Questions about JMDict and Bunpro's database

Edgar-BP · November 30, 2024, 5:41am

Sorry if this isn’t the right place to ask, but I’m going to ask here since it’s for “everything related to Bunpro”. This question is mainly for the staff (and any programmer with good ideas).

For a small SRS project of mine I am trying to import the JMDict dataset into my SQL database for the same purpose as Bunpro is already doing: vocab lessons and reviews.
Since Bunpro’s implementation seems quite good, I wanted to know how the dataset is stored, rather than doing my own wobbly implementation from scratch.

My current implementation would be a vocab entry with kanji forms, kana forms and senses as foreign relations, to follow the structure of the dataset as much as I can.

So my questions are:

What kind of database is Bunpro using? (postgresql, mongodb…)
How is the dataset implemented in the db?
Does Bunpro regularly updates its JMDict data?

Thank you in advance!

veritas_nz · November 30, 2024, 7:18am

Hi there!

Thanks for the question.

We have Vocab as its own table in our Postgres DB.
On each Vocab, there is a field called jmdict_id and jmdict_data.

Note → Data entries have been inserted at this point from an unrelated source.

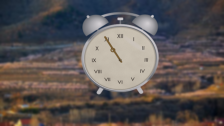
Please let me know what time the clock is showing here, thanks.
10:55
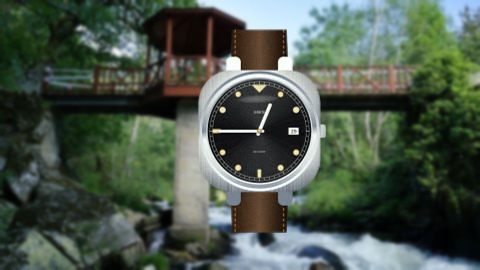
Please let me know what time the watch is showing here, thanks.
12:45
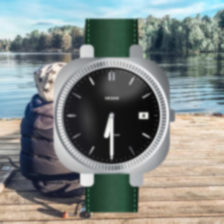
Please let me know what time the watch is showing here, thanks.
6:30
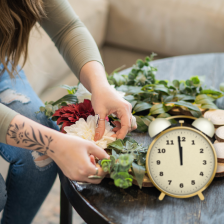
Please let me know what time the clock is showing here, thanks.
11:59
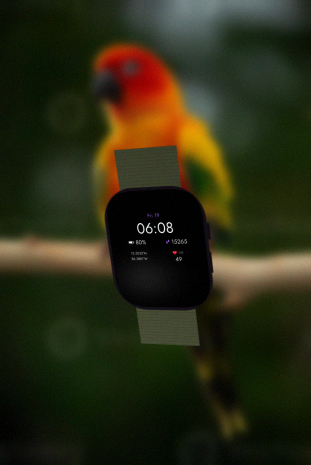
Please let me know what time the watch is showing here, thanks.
6:08
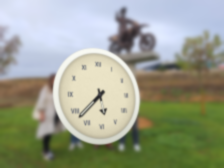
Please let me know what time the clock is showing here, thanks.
5:38
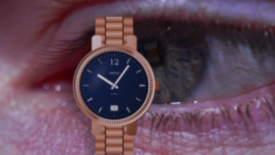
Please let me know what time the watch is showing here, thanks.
10:06
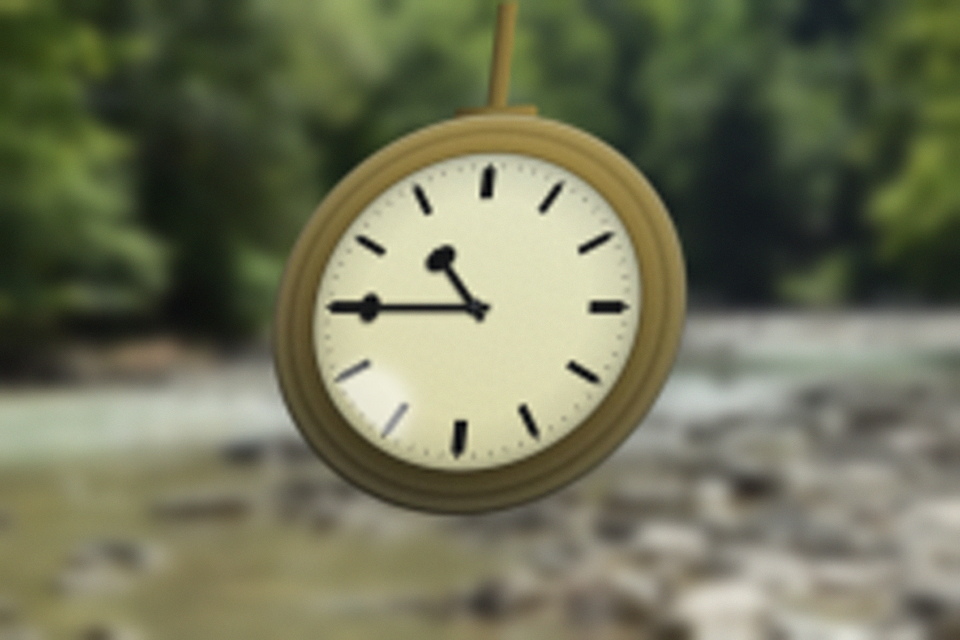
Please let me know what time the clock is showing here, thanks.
10:45
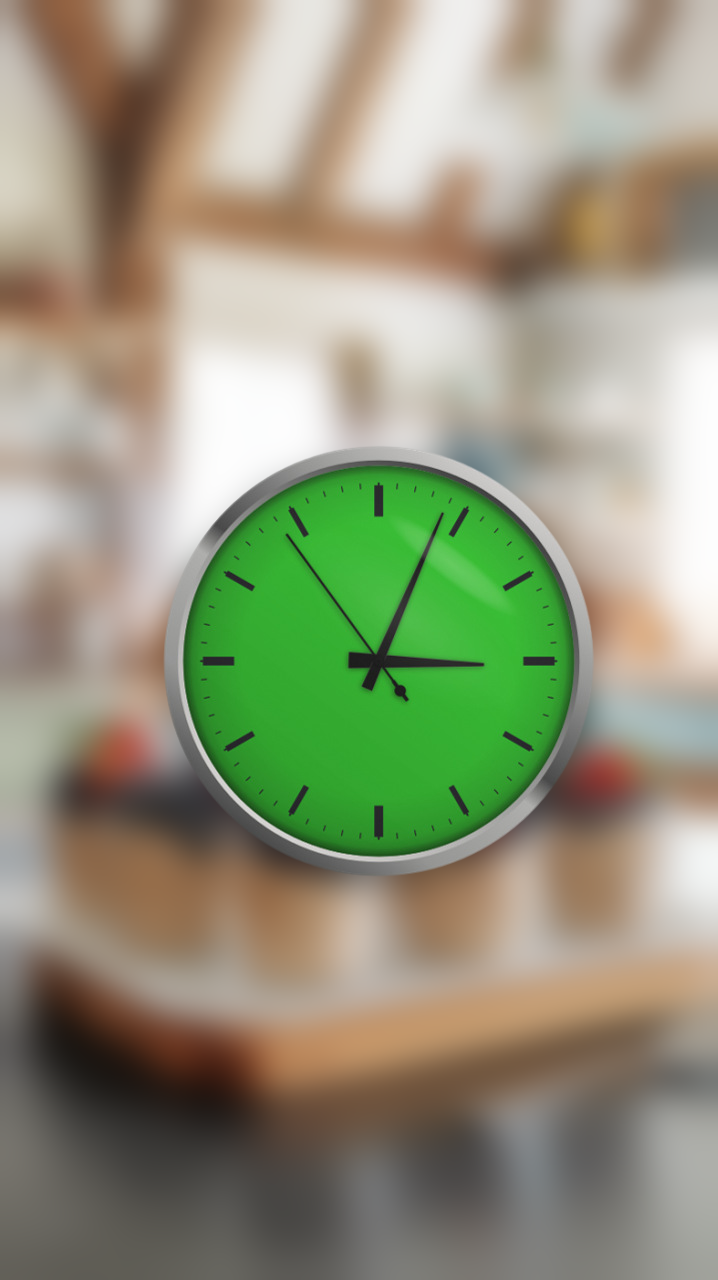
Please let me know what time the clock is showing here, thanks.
3:03:54
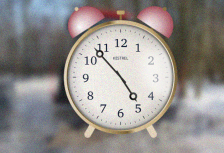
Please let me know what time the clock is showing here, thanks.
4:53
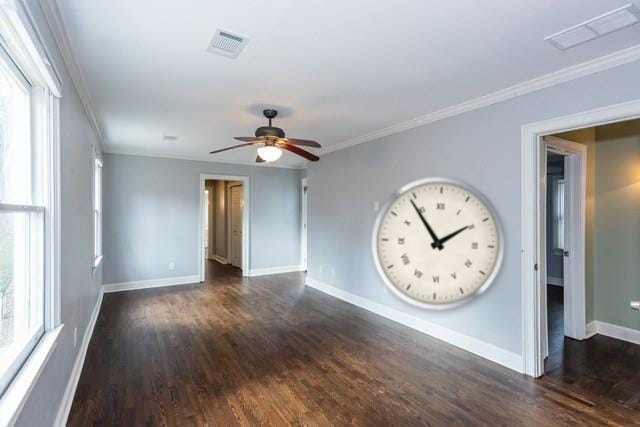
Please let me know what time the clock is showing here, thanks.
1:54
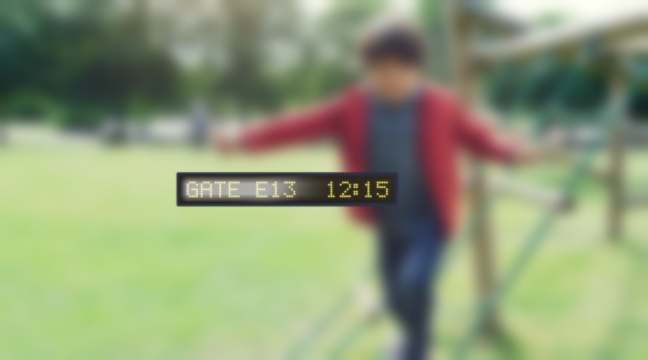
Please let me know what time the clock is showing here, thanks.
12:15
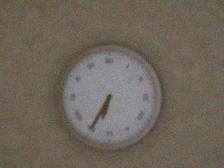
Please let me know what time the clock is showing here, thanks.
6:35
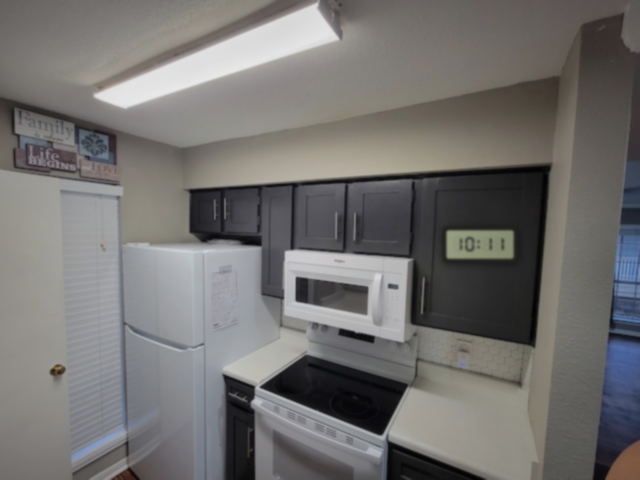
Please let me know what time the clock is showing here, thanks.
10:11
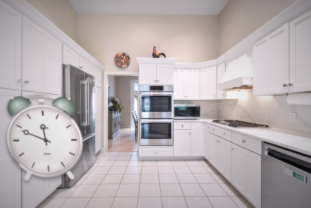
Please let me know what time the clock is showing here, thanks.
11:49
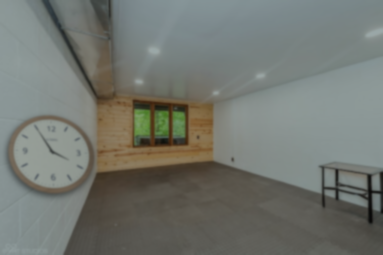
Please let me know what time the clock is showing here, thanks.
3:55
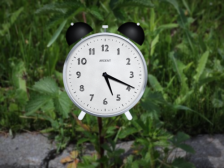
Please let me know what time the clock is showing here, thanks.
5:19
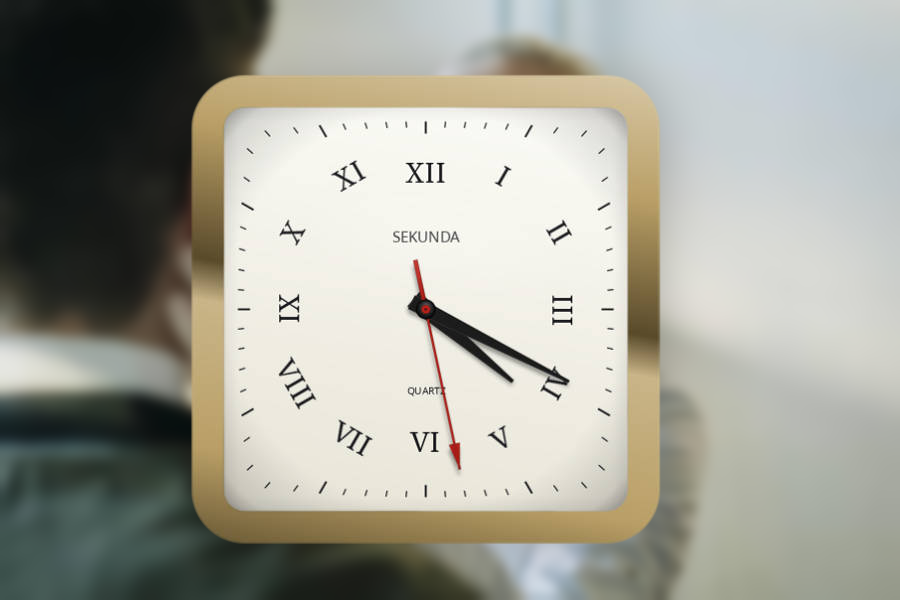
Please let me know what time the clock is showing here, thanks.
4:19:28
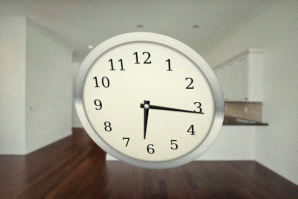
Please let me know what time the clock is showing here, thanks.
6:16
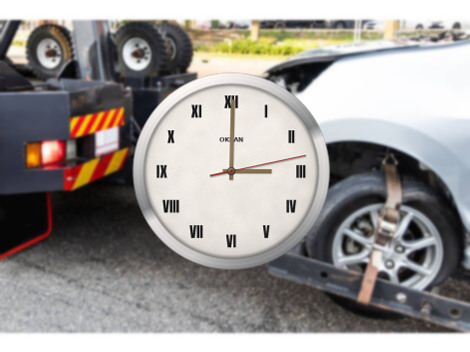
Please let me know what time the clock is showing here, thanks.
3:00:13
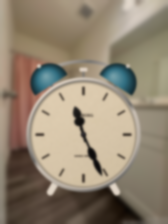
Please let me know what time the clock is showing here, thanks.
11:26
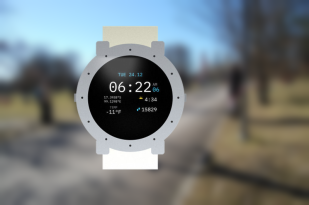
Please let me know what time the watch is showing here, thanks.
6:22
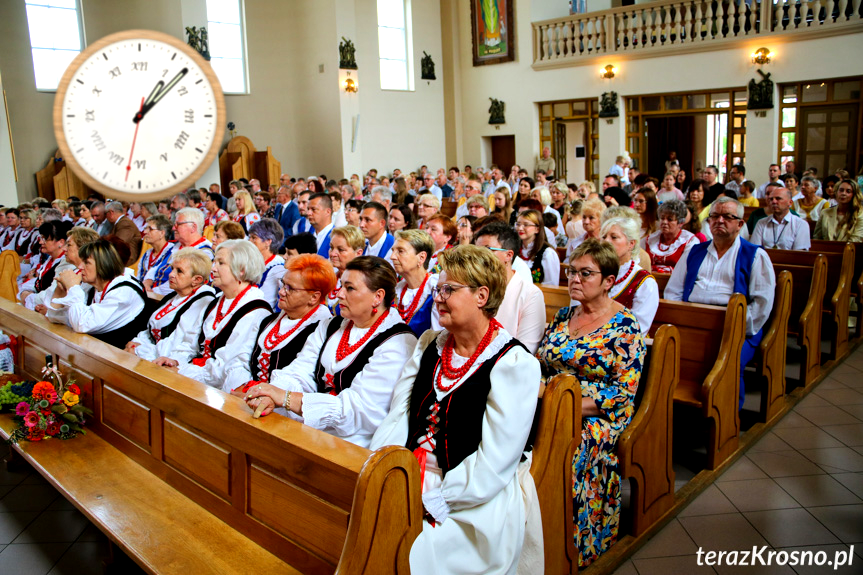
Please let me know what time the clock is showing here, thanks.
1:07:32
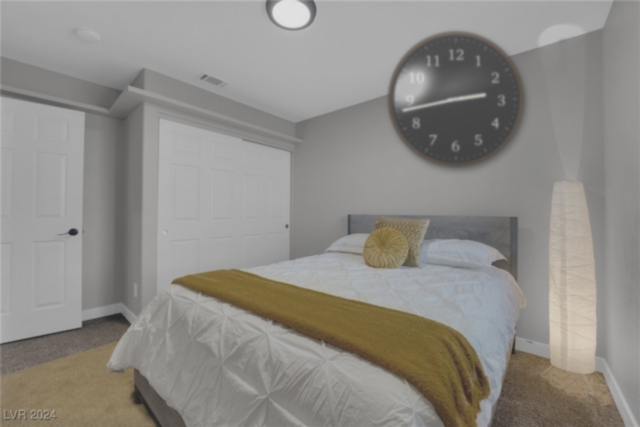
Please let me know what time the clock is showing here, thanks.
2:43
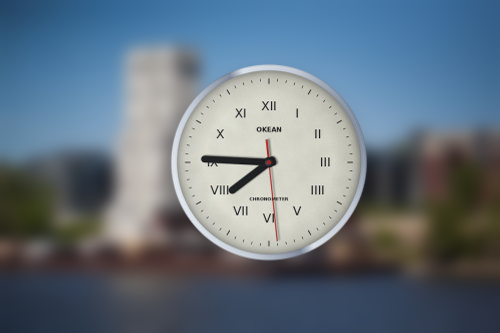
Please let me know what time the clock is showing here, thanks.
7:45:29
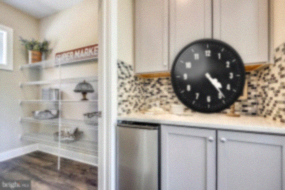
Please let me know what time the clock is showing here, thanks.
4:24
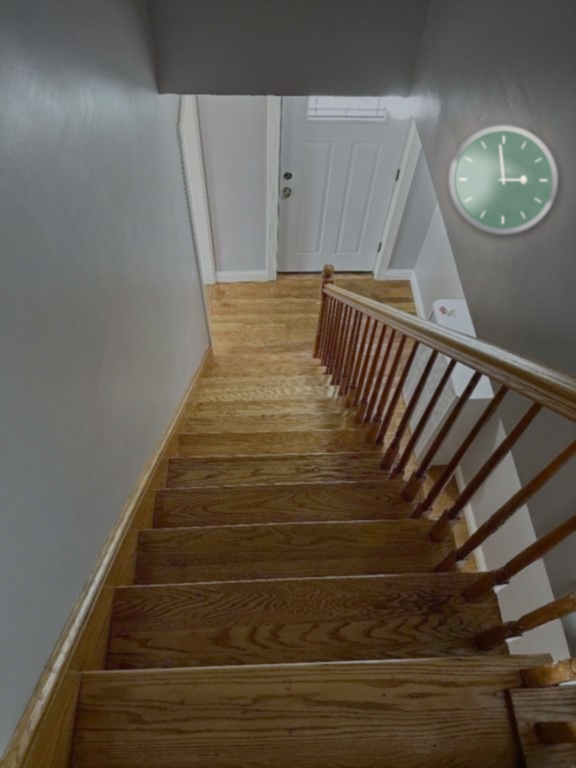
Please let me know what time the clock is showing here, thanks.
2:59
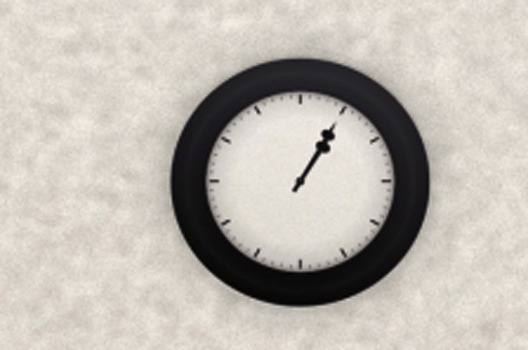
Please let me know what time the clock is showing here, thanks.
1:05
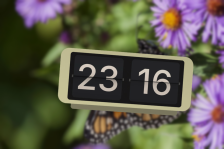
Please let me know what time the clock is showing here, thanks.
23:16
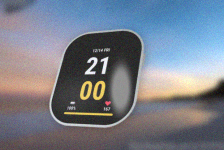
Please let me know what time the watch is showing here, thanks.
21:00
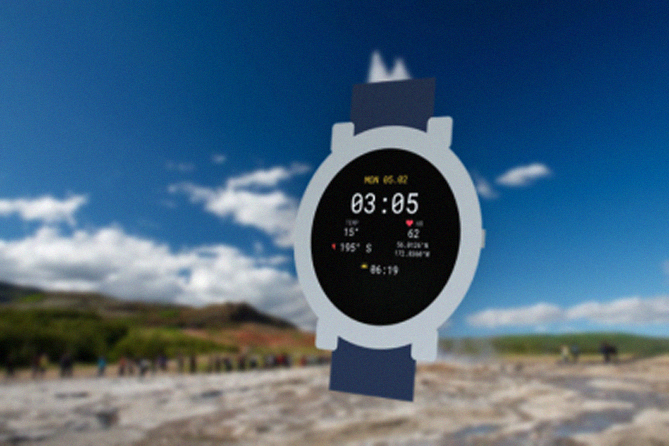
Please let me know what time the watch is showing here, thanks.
3:05
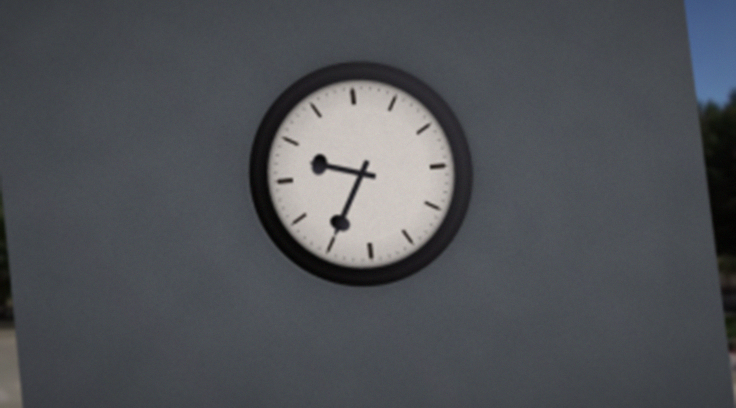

We store the JMDict data as an object directly on jmdict_data..
The formatting for that comes from this 3rd party project.

This allows us to have clearly structured JMDict Word objects that we can parse, all while using their Typescript type definitions .

We regularly update the DB using their releases.

TLDR: we don’t really implement the JMDict data in its own tables, but rather just tack on each Word into a field on our existing database.